What common ground can be found between two chefs—one who was raised on classic Belgian dishes like rabbit and prunes, and the other who spent his youth eating kolo mee and Sarawak pineapples—especially when they share a kitchen? As Chef Evert Onderbeke of Soleil and Chef Chai Chun Boon of Copper demonstrated, it’s enough food for thought to create an entire eight-course menu: one that revisits favourite childhood dishes and breathes new life into those memories.
Over the tail end of last year, Onderbeke and Chai held a collaborative dining experience at Soleil in DC Mall entitled Souvenirs of the Past (priced at RM399 per person), in which they plated their childhood memories through a contemporary lens. “We chose the theme of childhood to present our collaboration with an additional challenge, since we have very different backgrounds,” Onderbeke explains.

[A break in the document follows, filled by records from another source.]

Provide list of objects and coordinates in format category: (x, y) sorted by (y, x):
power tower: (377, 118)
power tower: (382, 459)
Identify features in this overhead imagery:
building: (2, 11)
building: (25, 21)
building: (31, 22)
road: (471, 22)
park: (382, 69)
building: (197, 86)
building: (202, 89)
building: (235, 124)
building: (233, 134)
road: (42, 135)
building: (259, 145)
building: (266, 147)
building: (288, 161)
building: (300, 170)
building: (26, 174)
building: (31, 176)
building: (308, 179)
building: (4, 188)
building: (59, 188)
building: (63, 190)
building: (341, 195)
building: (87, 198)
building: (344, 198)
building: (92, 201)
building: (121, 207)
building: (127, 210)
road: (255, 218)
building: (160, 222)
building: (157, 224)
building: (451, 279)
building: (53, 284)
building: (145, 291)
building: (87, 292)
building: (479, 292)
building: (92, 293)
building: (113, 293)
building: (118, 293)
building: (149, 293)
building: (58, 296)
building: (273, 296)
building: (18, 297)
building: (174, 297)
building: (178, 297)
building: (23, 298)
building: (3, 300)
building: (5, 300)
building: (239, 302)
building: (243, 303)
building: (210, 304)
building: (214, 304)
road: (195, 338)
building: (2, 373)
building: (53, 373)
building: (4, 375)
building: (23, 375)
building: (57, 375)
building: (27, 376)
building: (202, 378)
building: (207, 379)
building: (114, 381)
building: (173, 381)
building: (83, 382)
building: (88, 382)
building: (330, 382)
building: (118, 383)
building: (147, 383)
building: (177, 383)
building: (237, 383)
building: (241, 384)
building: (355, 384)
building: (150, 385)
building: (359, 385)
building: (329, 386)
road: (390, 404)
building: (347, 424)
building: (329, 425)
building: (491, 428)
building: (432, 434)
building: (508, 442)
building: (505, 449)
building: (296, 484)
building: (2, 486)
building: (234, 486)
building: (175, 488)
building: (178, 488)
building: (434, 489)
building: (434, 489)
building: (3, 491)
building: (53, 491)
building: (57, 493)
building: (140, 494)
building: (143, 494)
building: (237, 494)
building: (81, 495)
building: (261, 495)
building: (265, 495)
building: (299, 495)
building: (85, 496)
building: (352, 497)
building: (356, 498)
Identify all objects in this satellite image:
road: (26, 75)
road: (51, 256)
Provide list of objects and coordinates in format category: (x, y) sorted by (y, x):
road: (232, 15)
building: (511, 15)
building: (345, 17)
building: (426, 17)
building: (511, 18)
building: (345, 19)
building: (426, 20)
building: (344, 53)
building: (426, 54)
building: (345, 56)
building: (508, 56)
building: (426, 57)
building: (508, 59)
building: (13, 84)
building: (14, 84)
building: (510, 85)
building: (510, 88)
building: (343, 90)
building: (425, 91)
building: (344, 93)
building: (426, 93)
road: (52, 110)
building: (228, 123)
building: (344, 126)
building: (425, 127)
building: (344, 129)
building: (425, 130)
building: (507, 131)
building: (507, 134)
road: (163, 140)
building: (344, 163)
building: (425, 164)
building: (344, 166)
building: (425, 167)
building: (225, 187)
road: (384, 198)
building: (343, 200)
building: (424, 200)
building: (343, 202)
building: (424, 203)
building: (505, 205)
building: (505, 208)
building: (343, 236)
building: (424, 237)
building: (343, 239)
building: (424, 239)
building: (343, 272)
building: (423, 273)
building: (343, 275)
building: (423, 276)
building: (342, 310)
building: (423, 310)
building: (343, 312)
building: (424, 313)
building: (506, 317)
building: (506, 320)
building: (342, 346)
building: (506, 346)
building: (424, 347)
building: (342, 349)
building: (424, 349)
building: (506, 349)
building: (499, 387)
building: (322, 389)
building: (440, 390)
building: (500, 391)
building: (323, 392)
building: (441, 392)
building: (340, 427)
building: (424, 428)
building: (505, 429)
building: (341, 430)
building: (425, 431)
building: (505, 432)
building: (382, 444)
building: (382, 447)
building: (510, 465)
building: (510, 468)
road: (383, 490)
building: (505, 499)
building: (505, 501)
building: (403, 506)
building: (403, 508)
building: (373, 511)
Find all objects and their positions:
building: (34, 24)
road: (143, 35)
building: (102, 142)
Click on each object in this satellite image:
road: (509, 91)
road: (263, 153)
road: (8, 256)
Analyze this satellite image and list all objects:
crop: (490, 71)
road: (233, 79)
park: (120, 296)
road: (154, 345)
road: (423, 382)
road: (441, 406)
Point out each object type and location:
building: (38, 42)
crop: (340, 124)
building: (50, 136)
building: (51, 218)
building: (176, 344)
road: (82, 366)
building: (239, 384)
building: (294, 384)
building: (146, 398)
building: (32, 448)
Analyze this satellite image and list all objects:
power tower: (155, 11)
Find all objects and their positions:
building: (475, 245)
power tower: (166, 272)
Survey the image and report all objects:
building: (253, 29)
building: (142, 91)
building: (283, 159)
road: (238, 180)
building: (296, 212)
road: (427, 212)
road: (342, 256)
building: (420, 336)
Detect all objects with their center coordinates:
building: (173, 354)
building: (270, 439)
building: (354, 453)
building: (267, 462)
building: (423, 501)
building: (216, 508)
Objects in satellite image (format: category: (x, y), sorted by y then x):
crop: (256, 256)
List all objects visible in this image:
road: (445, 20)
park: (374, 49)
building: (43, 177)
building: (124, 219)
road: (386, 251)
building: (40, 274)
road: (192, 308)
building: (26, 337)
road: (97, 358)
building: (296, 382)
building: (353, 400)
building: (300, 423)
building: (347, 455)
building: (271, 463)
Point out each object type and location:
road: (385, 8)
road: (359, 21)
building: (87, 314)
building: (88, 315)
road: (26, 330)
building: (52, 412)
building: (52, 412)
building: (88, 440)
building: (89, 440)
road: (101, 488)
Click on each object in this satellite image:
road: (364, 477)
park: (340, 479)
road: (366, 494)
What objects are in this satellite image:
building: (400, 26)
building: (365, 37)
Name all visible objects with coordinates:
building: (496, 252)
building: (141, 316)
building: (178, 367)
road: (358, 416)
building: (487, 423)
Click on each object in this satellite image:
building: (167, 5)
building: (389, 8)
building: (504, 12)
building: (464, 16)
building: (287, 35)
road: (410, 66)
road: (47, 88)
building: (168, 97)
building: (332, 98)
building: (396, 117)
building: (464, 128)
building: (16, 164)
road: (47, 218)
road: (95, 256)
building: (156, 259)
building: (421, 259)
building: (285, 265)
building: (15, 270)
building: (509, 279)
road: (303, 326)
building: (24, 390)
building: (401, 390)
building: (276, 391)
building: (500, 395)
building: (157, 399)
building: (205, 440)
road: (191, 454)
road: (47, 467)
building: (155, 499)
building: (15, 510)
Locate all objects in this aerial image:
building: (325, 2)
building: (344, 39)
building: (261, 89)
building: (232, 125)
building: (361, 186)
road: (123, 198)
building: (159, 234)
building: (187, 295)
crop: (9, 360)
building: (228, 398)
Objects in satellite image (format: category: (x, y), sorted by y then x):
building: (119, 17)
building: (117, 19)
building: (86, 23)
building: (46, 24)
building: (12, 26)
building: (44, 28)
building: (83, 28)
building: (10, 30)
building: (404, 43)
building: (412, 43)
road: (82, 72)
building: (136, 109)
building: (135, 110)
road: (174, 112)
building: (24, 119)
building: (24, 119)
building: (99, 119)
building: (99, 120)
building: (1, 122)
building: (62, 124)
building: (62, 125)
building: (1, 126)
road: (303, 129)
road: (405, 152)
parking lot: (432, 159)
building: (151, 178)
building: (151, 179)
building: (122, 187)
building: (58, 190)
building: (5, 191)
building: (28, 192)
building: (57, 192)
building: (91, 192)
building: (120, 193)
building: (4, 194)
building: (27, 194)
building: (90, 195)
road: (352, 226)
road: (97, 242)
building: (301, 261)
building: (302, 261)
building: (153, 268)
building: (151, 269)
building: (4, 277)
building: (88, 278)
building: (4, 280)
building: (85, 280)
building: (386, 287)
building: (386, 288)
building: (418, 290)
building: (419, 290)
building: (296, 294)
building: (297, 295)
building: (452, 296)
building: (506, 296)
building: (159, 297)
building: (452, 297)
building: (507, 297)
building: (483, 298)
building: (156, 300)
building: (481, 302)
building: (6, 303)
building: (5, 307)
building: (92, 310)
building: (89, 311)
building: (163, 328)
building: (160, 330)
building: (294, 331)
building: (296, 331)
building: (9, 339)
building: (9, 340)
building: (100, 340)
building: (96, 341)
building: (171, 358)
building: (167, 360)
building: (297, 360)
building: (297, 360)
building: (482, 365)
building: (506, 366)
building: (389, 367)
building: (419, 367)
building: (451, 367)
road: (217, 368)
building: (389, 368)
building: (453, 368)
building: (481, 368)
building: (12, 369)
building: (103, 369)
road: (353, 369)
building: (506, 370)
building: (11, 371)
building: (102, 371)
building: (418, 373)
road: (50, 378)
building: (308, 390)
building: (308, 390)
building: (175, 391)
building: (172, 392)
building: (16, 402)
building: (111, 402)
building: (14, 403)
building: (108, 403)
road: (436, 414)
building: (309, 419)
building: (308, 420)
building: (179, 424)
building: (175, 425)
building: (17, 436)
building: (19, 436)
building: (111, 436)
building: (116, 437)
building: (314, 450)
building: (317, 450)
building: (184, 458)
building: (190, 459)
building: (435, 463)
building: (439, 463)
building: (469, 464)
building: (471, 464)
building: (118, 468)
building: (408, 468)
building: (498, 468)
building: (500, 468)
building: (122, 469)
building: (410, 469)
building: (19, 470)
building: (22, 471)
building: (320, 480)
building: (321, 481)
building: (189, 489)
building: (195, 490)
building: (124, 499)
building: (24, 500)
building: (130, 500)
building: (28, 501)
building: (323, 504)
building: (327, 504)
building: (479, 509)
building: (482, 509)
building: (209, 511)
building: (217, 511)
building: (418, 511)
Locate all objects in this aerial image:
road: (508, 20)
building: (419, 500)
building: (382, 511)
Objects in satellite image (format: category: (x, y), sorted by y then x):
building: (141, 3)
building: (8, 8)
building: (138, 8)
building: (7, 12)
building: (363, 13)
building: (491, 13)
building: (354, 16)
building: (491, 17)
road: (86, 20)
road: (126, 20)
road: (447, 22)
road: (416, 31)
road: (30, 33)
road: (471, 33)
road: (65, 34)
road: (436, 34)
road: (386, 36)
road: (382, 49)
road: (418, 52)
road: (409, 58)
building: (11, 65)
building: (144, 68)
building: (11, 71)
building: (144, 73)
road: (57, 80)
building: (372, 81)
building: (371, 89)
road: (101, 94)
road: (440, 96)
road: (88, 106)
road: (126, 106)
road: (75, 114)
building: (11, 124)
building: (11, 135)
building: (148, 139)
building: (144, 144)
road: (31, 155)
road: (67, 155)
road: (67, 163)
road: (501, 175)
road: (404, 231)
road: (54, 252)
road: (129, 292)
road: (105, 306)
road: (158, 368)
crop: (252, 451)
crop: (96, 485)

Raised in Flanders—the Flemish heartland of Belgium—Soleil’s head chef recalls the taste of his grandmother’s simple, traditional meals, in which potatoes (“A lot of potatoes!”), stews, bitter endives, and cold cuts made regular appearances.
In contrast, Sarawak-born Chai (whose restaurant Copper closed its doors indefinitely in the middle of 2020) was, in his own words, “A very picky eater as a child, and really hard to please.” He loathed meat and overcooked fish, opting instead for vegetables and developing an enormous fondness for noodles and congee, which he claims he could eat every day of the year. “Somehow, I always knew the flavours I particularly liked—salty, sour, and sweet—and the flavour profiles of my childhood have carried through until today.”
Structuring a menu in which Western and Eastern flavours would appear in succession repeatedly throughout a degustation menu, was another issue. What prevented Souvenirs of the Past from becoming too much of a rollercoaster ride for the palate was Chai’s adaptable style of cooking, which dipped good-naturedly into European tasting notes and culinary techniques. His signature hot and cold egg—a tribute to Chai’s late father—was served with Dutch smoked eel and truffles (courtesy of a partnership with supplier Classic Fine Foods), while his lobster and pesto congee took on a risotto-like consistency.
Onderbeke dedicated himself to the exploration and deconstruction of iconic Belgian dishes, like a rabbit and prune stew reduced to a canapé-sized feuille de brick morsel, and a braised endive with duck ham and a light Comté sauce. A vol-au-vent, a staple of festive tables in Belgium, appeared as a chicken roulade stuffed with foie gras and autumn truffles, with its traditional puff pastry tower shattered into a crumble. Even the classic chocolate and vanilla Dame Blanche—the source of many Belgian children’s summertime joy—received a thoroughly modern makeover.
Perhaps Soleil’s sommelier and restaurant manager, Radzlan Azman, had the trickiest job of all – selecting wines to pair with a wide-ranging spectrum of flavours, such as Chai’s kolo mee with pickled chilli dressing and a cheese-draped pineapple marshmallow. Refusing to balk, Radzlan’s premium wine pairing (RM650) included a Domaine Faiveley Latricieres-Chambertin Grand Cru 2008 that had been flown in specially, along with an earthy Chateau Ducru-Beaucaillou, Saint Julien 1985 – grown-up delights amidst an evening of childhood nostalgia.